The rebirth and utter dominance of the Fast and the Furious franchise has established that Vin Diesel is kind of a big deal. We've been here before. It was in 2002 that Diesel spun his Fast success into xXx, a potential franchise starter that mashed James Bond with the X Games to middling results. As directed by Fast 1's Rob Cohen, xXx was a mess; an exercise in appeasing the kind of person who complains that Mountain Dew commercials aren't long enough. Now, some fifteen years later, Diesel returns to the series (having sat out 2005's xXx: State of the Union) hoping some of that Furious magic carries over.
On its surface xXx: The Return of Xander Cage is exactly what it claims to be, reestablishing Diesel as the once and future extreme-sports-star-turned-secret-agent. Produced by Vin Diesel, xXx: TROXC reads like Vin Diesel's love letter to the coolest guy on the planet circa 2000, as played by Vin Diesel. To put it a different way: it's a grilled, double-stuffed burrito where the tortilla is replaced with a parachute, the beef is replaced with Vin Diesel, and the cheese and corn are replaced with … actually, nothing replaces the cheese and corn. That's because xXx: TROXC is one of the cheesiest, corniest movies ever made.
Which isn't to say it's a bad movie. We shouldn't even be talking like this. Xander Cage would call us pussies and throat punch us for talking like this. And if you're thinking to yourself, "Xander wouldn't do that," let me remind you that this is a movie where the hero throws a man off an airplane for even kind of insulting Mountain Dew. No, this film is only bad in the conventional sense, its plot only fractured and nonsensical when viewed under traditional, less abstract norms.
It helps to have competency in the director's chair. D.J. Caruso (Disturbia) is no stranger to action. Here he makes sure everything in front of the camera looks great before blowing it up. At no point during the film does it ever feel like Caruso and screenwriter F. Scott Frazier aren't in on the joke. Even the energetic cast, with appearances by Ruby Rose (as a ribbon-dancer-turned-sniper, or sniper-turned-ribbon-dancer, either way she has experience in both fields) and Donnie Yen (as an angry martial artist), seem to realize the absurdity onscreen.
The only actor holding back, unfortunately, is Diesel. He plays Xander like a douchey alpha bro busting balls between stunts. When he's not skiing down jungles or lamenting the corporate fat cats who hold us down (and also produce fine entertainment like xXx III) he's delivering lame quips you might hear from a 12-year-old playing Call of Duty, diminishing the aura of coolness I suspect Diesel's striving for. Can the oldest guy at the rave also be the coolest? This movie answers that question definitively. And not in Diesel's favor I might add.
The story presents an obstacle in that movies have to have them. Thankfully Diesel and company were up for circumventing that challenge.
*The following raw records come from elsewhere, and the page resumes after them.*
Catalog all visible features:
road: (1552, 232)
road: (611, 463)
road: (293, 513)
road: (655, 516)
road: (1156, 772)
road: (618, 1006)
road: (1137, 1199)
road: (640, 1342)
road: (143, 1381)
There's a brief moment, right after a motocross bike turned into a wave runner but before another motocross bike turned into a wave runner, that I realized I was overthinking it. What I really needed to do, what I should have done from the start, was appreciate the science that gave us these incredible transforming machines. There is a loose plot involving satellites being used as missiles but, hey, are you bored yet? This is a movie that resurrects a character that was killed off not in the actual sequel, but in the special features section on the DVD of the sequel.
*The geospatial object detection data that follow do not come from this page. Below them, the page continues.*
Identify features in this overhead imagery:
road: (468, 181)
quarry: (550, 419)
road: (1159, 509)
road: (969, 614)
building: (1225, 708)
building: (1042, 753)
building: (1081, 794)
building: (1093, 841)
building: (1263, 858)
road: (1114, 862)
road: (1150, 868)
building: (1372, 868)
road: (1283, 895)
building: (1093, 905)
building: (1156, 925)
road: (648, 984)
Stop asking questions and just appreciate the fact that there's a movie in theaters where Vin Diesel punches a guy through a toilet. Questioning Vin Diesel only makes him stronger. Mostly because literally everything makes Vin Diesel stronger. Like the energy that's exchanged during a long harmonious brofist, xXx: TROXC works best if you embrace the moment and then let it pass without any real reflection.